For Egypt’s economy, the increase of foreign reserves is absolutely vital since it offers a shield against the continuous pound devaluation. By means of intervention in the currency markets, a bigger foreign reserve enables the Central Bank to stabilize the pound and guarantee sufficient liquidity for the demands of the foreign currencies.
The value of the Egyptian pound has stayed rather constant versus the US dollar in recent days despite changes in the world economy and pressures on its currency. The most recent official figures show that the Central Bank of Egypt has set the dollar exchange rate for purchase at LE49.24 and selling at LE49.34. Several of Egypt’s leading banks, including Cairo Bank, Bank of Egypt, and National Bank of Egypt, have reflected this steadiness; all of them have had rather constant currency rates.
With buying rates between LE49.22 and LE49.25 and selling rates about LE49.32 to LE49.37, the Suez Canal Bank, Crédit Agricole Egypt, and other regional banks have likewise reported similar rates.

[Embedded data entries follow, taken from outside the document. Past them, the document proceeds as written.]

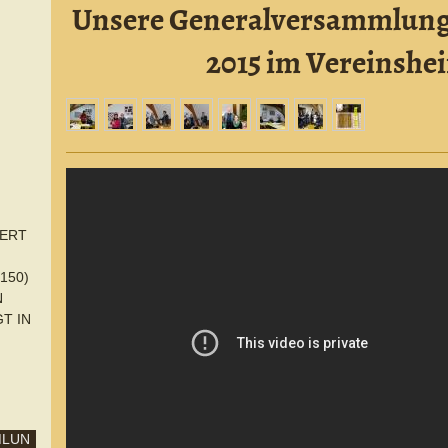
Unsere Generalversammlung 
2015 im Vereinshe
ERT
150)
N
T IN
MLUN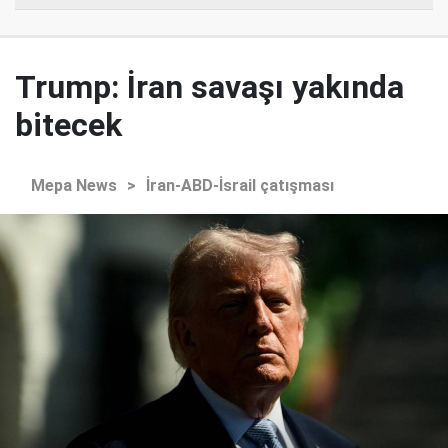
Trump: İran savaşı yakında
bitecek
Mepa News
>
İran-ABD-İsrail çatışması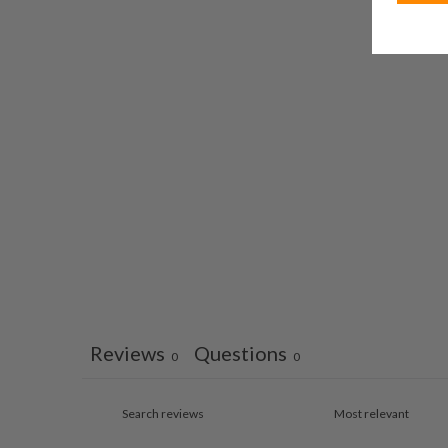
Reviews
Questions
0
0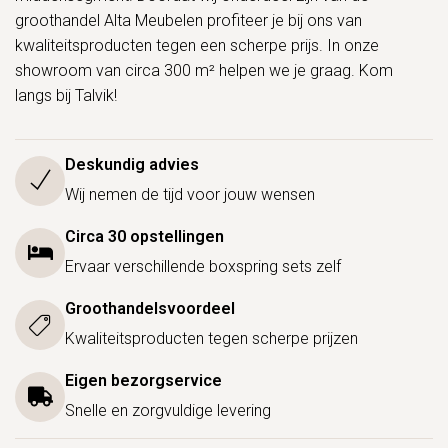
groothandel Alta Meubelen profiteer je bij ons van
kwaliteitsproducten tegen een scherpe prijs. In onze
showroom van circa 300 m² helpen we je graag. Kom
langs bij Talvik!
Deskundig advies
Wij nemen de tijd voor jouw wensen
Circa 30 opstellingen
Ervaar verschillende boxspring sets zelf
Groothandelsvoordeel
Kwaliteitsproducten tegen scherpe prijzen
Eigen bezorgservice
Snelle en zorgvuldige levering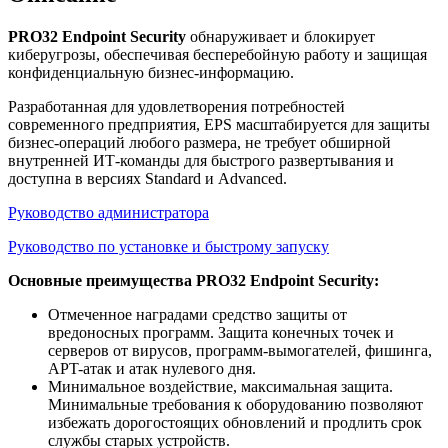
PRO32 Endpoint Security
обнаруживает и блокирует
киберугрозы, обеспечивая бесперебойную работу и защищая
конфиденциальную бизнес-информацию.
Разработанная для удовлетворения потребностей
современного предприятия, EPS масштабируется для защиты
бизнес-операций любого размера, не требует обширной
внутренней ИТ-команды для быстрого развертывания и
доступна в версиях Standard и Advanced.
Руководство администратора
Руководство по установке и быстрому запуску
Основные преимущества PRO32 Endpoint Security:
Отмеченное наградами средство защиты от
вредоносных программ. Защита конечных точек и
серверов от вирусов, программ-вымогателей, фишинга,
APT-атак и атак нулевого дня.
Минимальное воздействие, максимальная защита.
Минимальные требования к оборудованию позволяют
избежать дорогостоящих обновлений и продлить срок
службы старых устройств.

This regularity gives some comfort to domestic and foreign stakeholders since it signals a time of rather stability.
The complicated interaction of domestic and foreign elements explains the increase in the value of the US dollar against the Egyptian pound. Although Egypt’s trade imbalance, US Federal Reserve’s interest rate hikes, and global commodities price rises all help to explain the pound’s devaluation, the Egyptian government is dedicated to handling the matter with a flexible exchange rate strategy. Egypt is using a multifarious strategy to stabilize its economy and currency with growing foreign reserves and ongoing attempts to boost remittances, exports, and tourism. The road forward for the nation will probably be one of balancing these obstacles in order to aim for stability and long-term economic development.